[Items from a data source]
____

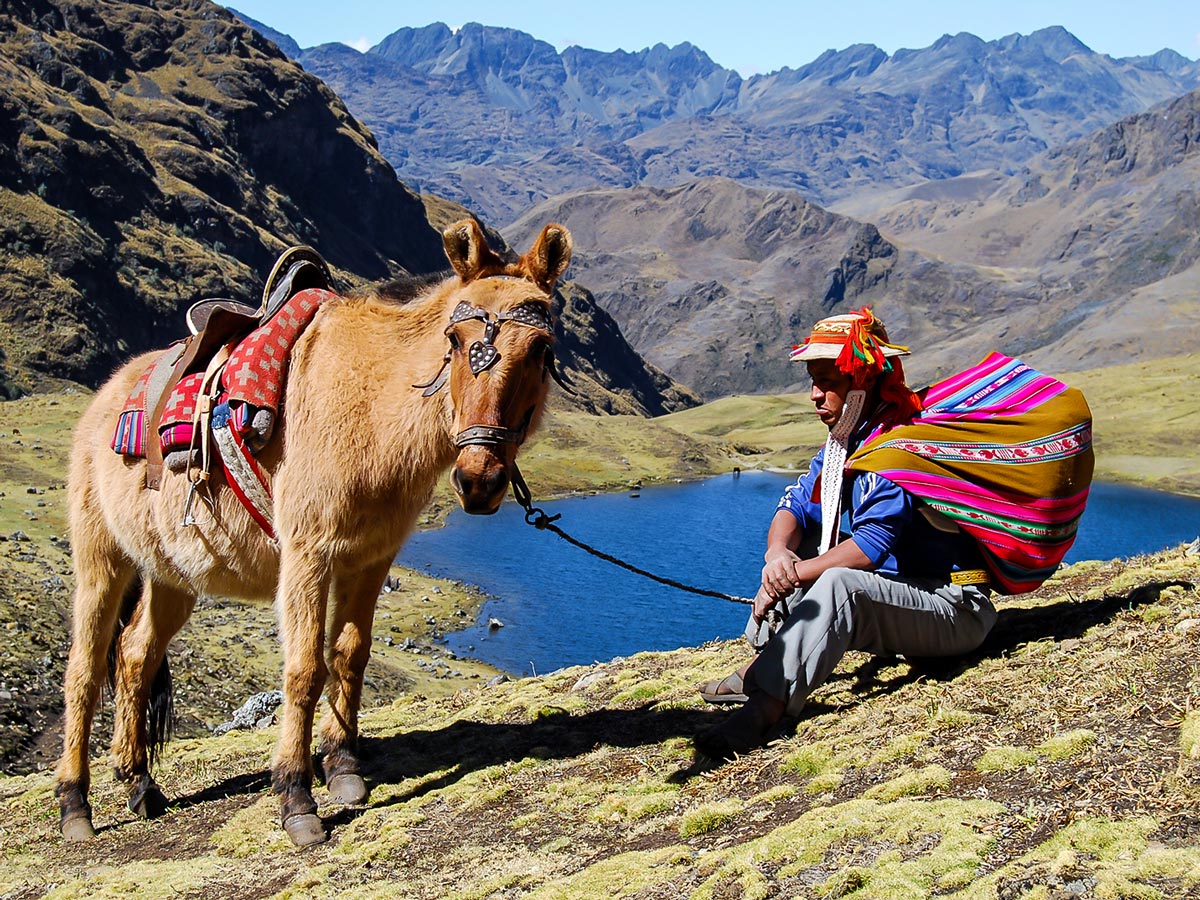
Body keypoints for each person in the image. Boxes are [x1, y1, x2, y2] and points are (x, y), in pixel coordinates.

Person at [694, 308, 998, 759]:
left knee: (834, 581)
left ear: (865, 380)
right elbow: (794, 506)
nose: (815, 396)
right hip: (906, 599)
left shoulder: (897, 448)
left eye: (829, 382)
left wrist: (793, 576)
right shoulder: (841, 447)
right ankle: (764, 666)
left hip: (954, 607)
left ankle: (765, 708)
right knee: (802, 562)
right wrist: (777, 556)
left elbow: (870, 548)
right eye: (812, 381)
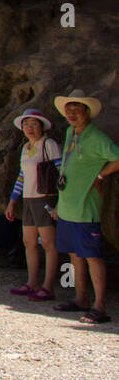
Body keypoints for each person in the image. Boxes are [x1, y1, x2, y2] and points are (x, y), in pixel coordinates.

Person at [49, 91, 119, 325]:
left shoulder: (97, 138)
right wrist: (59, 203)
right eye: (68, 109)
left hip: (86, 209)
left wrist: (101, 174)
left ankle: (99, 306)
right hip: (68, 207)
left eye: (76, 109)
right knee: (74, 255)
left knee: (92, 256)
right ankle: (80, 298)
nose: (71, 113)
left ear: (87, 111)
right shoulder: (70, 133)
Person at [5, 109, 61, 302]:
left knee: (48, 243)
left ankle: (47, 286)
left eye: (34, 124)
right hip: (28, 199)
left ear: (42, 126)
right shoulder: (26, 148)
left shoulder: (49, 145)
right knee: (29, 242)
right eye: (26, 124)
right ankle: (32, 282)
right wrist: (13, 201)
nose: (30, 128)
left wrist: (60, 203)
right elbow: (22, 176)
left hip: (45, 198)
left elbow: (62, 174)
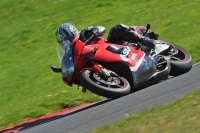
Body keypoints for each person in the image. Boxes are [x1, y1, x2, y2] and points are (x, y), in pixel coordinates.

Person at [55, 22, 155, 51]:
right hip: (105, 62)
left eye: (65, 41)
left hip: (111, 46)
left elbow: (101, 28)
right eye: (62, 43)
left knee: (115, 29)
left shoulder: (84, 33)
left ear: (72, 33)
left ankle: (144, 40)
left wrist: (95, 32)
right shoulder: (72, 53)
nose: (65, 44)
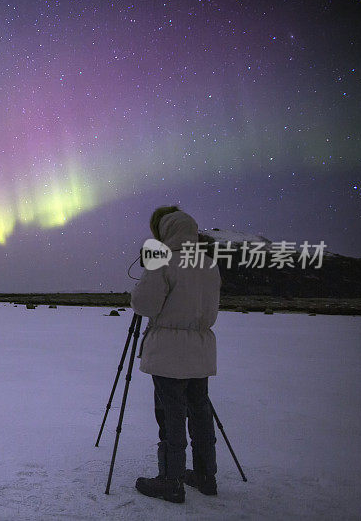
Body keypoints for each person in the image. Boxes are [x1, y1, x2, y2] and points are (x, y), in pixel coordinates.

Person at [130, 206, 221, 503]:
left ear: (164, 231)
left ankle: (171, 479)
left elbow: (144, 304)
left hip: (169, 352)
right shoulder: (208, 263)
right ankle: (206, 475)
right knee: (199, 410)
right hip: (200, 350)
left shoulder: (163, 261)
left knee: (170, 414)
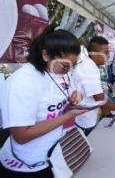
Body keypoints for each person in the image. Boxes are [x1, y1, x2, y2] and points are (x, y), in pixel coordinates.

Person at [0, 28, 86, 177]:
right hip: (28, 165)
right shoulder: (23, 82)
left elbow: (71, 93)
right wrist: (68, 115)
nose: (70, 70)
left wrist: (76, 95)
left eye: (74, 64)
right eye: (66, 65)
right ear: (46, 55)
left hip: (56, 154)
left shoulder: (61, 73)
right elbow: (21, 135)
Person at [73, 36, 115, 135]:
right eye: (106, 52)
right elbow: (100, 100)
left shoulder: (90, 66)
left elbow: (100, 96)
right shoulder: (88, 69)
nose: (109, 56)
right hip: (84, 122)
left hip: (88, 118)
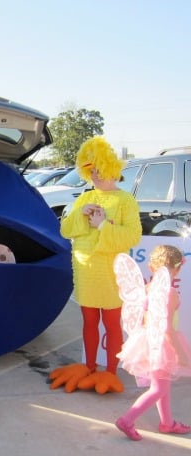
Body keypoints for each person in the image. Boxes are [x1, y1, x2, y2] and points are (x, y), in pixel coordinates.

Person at [49, 136, 142, 394]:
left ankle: (111, 372)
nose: (97, 175)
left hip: (111, 272)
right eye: (92, 171)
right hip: (86, 271)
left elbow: (133, 235)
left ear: (112, 167)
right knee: (89, 321)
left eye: (100, 169)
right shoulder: (83, 198)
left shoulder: (125, 201)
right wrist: (81, 214)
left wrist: (103, 225)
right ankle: (89, 366)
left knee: (112, 324)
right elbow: (66, 230)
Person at [115, 245, 191, 441]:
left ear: (152, 267)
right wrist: (180, 353)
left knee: (162, 386)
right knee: (158, 388)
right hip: (162, 344)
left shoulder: (149, 288)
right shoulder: (170, 293)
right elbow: (167, 328)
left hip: (148, 341)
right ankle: (127, 420)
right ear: (177, 268)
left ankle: (167, 423)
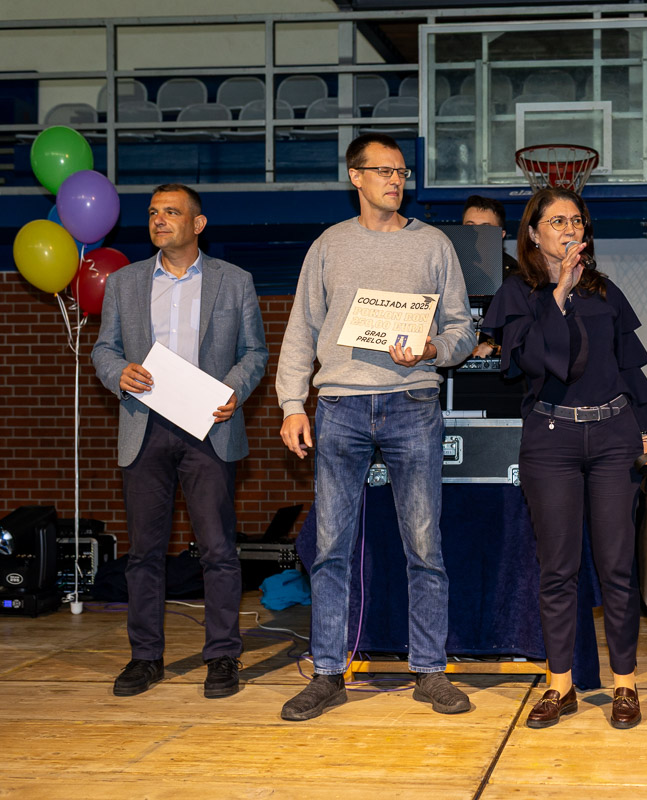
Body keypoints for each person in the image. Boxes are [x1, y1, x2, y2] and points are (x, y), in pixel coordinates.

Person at [275, 133, 475, 721]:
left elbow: (462, 330)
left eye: (402, 172)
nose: (396, 180)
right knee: (330, 549)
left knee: (425, 546)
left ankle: (430, 671)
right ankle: (328, 673)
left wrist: (433, 348)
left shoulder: (434, 244)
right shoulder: (329, 246)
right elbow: (301, 329)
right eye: (384, 170)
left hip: (413, 403)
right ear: (355, 177)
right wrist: (292, 404)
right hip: (340, 406)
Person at [481, 187, 647, 730]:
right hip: (552, 439)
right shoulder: (517, 293)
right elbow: (533, 363)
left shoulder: (604, 290)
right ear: (533, 232)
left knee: (617, 567)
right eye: (557, 220)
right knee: (558, 570)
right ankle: (559, 686)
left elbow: (628, 367)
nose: (569, 228)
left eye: (576, 220)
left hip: (614, 436)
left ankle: (625, 683)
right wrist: (558, 293)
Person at [92, 183, 268, 699]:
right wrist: (118, 373)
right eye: (153, 212)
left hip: (208, 427)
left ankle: (222, 657)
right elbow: (104, 349)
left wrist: (234, 389)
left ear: (198, 224)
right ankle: (145, 657)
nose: (159, 220)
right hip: (144, 427)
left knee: (218, 550)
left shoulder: (234, 280)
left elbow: (255, 352)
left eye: (171, 212)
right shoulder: (124, 282)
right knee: (144, 553)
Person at [463, 195, 518, 359]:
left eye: (485, 228)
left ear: (501, 234)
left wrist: (493, 344)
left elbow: (520, 329)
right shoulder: (445, 271)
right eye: (469, 227)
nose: (476, 233)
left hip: (496, 368)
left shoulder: (517, 276)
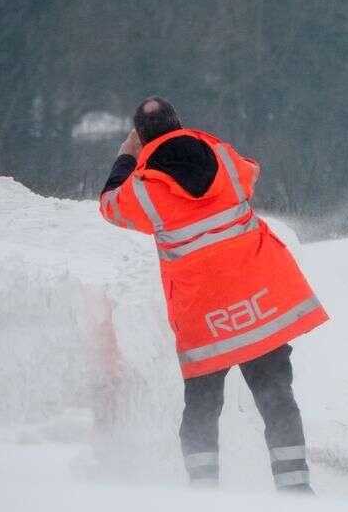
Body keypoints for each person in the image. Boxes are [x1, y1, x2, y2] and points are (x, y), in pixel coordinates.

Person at [98, 97, 329, 493]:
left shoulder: (145, 191)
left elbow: (109, 206)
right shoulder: (221, 156)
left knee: (203, 407)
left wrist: (126, 159)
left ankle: (203, 492)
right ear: (180, 123)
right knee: (276, 396)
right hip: (259, 302)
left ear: (139, 137)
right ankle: (296, 490)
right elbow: (250, 173)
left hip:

____

Exercise aim: Output the lines above in full and exactly. Leave out every picture.

Written solution:
Body keypoints for each person in the image. Boxes are [x1, y1, x2, y2] and points are (x, y), in pixel coordinates.

Person at [694, 308, 998, 759]:
left knee: (834, 581)
left ear: (865, 380)
right elbow: (794, 506)
nose: (815, 396)
right hip: (906, 599)
left shoulder: (897, 448)
left eye: (829, 382)
left wrist: (793, 576)
right shoulder: (841, 447)
right ankle: (764, 666)
left hip: (954, 607)
left ankle: (765, 708)
right knee: (802, 562)
right wrist: (777, 556)
left elbow: (870, 548)
right eye: (812, 381)
Body keypoints for each person in the image. Boxes are [x1, y1, x2, y2] and points are (x, y), in pixel coordinates.

Person at [49, 91, 119, 325]:
left shoulder: (97, 138)
right wrist: (59, 203)
right eye: (68, 109)
left hip: (86, 209)
left wrist: (101, 174)
left ankle: (99, 306)
right hip: (68, 207)
left eye: (76, 109)
right knee: (74, 255)
left knee: (92, 256)
right ankle: (80, 298)
nose: (71, 113)
left ear: (87, 111)
right shoulder: (70, 133)
Person at [5, 109, 61, 302]:
left knee: (48, 243)
left ankle: (47, 286)
left eye: (34, 124)
right hip: (28, 199)
left ear: (42, 126)
right shoulder: (26, 148)
left shoulder: (49, 145)
right knee: (29, 242)
right eye: (26, 124)
right ankle: (32, 282)
right wrist: (13, 201)
nose: (30, 128)
left wrist: (60, 203)
right elbow: (22, 176)
left hip: (45, 198)
left elbow: (62, 174)
Body keypoints for each person in the image. Boxes are [x1, y1, x2, y2] and points are (x, y), in pixel coordinates.

Person at [55, 22, 155, 51]:
right hip: (105, 62)
left eye: (65, 41)
left hip: (111, 46)
left elbow: (101, 28)
right eye: (62, 43)
left knee: (115, 29)
left shoulder: (84, 33)
left ear: (72, 33)
left ankle: (144, 40)
left wrist: (95, 32)
right shoulder: (72, 53)
nose: (65, 44)
Body keypoints for each person in the image. Boxes are [x1, y1, x2, y2] and points are (x, y), in pixel coordinates.

Person at [130, 206, 221, 503]:
left ear: (164, 231)
left ankle: (171, 479)
left elbow: (144, 304)
left hip: (169, 352)
right shoulder: (208, 263)
right ankle: (206, 475)
right knee: (199, 410)
right hip: (200, 350)
left shoulder: (163, 261)
left knee: (170, 414)
Body keypoints for each person in the image. Boxes are [x1, y1, x2, y2] and points are (x, y), in pixel coordinates.

Person at [0, 28, 86, 177]:
right hip: (28, 165)
right shoulder: (23, 82)
left elbow: (71, 93)
right wrist: (68, 115)
nose: (70, 70)
left wrist: (76, 95)
left eye: (74, 64)
right eye: (66, 65)
right ear: (46, 55)
left hip: (56, 154)
left shoulder: (61, 73)
right elbow: (21, 135)
Person at [73, 36, 115, 135]:
right eye: (106, 52)
right elbow: (100, 100)
left shoulder: (90, 66)
left elbow: (100, 96)
right shoulder: (88, 69)
nose: (109, 56)
right hip: (84, 122)
left hip: (88, 118)
Body keypoints for each person in the image. Boxes are [x1, y1, x2, y2] and points are (x, y), in pixel coordinates.

Person at [49, 136, 142, 394]:
left ankle: (111, 372)
nose: (97, 175)
left hip: (111, 272)
right eye: (92, 171)
right hip: (86, 271)
left elbow: (133, 235)
left ear: (112, 167)
right knee: (89, 321)
left eye: (100, 169)
right shoulder: (83, 198)
left shoulder: (125, 201)
right wrist: (81, 214)
left wrist: (103, 225)
right ankle: (89, 366)
left knee: (112, 324)
right elbow: (66, 230)
Person at [115, 245, 191, 441]:
left ear: (152, 267)
right wrist: (180, 353)
left knee: (162, 386)
right knee: (158, 388)
right hip: (162, 344)
left shoulder: (149, 288)
right shoulder: (170, 293)
right elbow: (167, 328)
left hip: (148, 341)
right ankle: (127, 420)
right ear: (177, 268)
left ankle: (167, 423)
Body keypoints for each person in the image. Boxes are [x1, y1, x2, y2] and points are (x, y), in pixel coordinates.

Person at [275, 133, 475, 721]:
left elbow: (462, 330)
left eye: (402, 172)
nose: (396, 180)
right knee: (330, 549)
left knee: (425, 546)
left ankle: (430, 671)
right ankle: (328, 673)
left wrist: (433, 348)
left shoulder: (434, 244)
right shoulder: (329, 246)
right elbow: (301, 329)
right eye: (384, 170)
left hip: (413, 403)
right ear: (355, 177)
right wrist: (292, 404)
right hip: (340, 406)
Person at [481, 187, 647, 730]:
right hip: (552, 439)
right shoulder: (517, 293)
right elbow: (533, 363)
left shoulder: (604, 290)
right ear: (533, 232)
left knee: (617, 567)
right eye: (557, 220)
right knee: (558, 570)
right ankle: (559, 686)
left elbow: (628, 367)
nose: (569, 228)
left eye: (576, 220)
left hip: (614, 436)
left ankle: (625, 683)
right wrist: (558, 293)
Person at [92, 183, 268, 699]:
right wrist: (118, 373)
right eye: (153, 212)
left hip: (208, 427)
left ankle: (222, 657)
right elbow: (104, 349)
left wrist: (234, 389)
left ear: (198, 224)
right ankle: (145, 657)
nose: (159, 220)
right hip: (144, 427)
left knee: (218, 550)
left shoulder: (234, 280)
left elbow: (255, 352)
left eye: (171, 212)
right shoulder: (124, 282)
right knee: (144, 553)
Person at [463, 195, 518, 359]:
left eye: (485, 228)
left ear: (501, 234)
left wrist: (493, 344)
left elbow: (520, 329)
right shoulder: (445, 271)
right eye: (469, 227)
nose: (476, 233)
left hip: (496, 368)
left shoulder: (517, 276)
Body keypoints for each person in the image. Boxes are [x1, y1, x2, y2] and points are (x, y), in pixel coordinates.

Person at [98, 97, 329, 493]:
left shoulder: (145, 191)
left elbow: (109, 206)
right shoulder: (221, 156)
left knee: (203, 407)
left wrist: (126, 159)
left ankle: (203, 492)
right ear: (180, 123)
right knee: (276, 396)
right hip: (259, 302)
left ear: (139, 137)
right ankle: (296, 490)
right elbow: (250, 173)
left hip:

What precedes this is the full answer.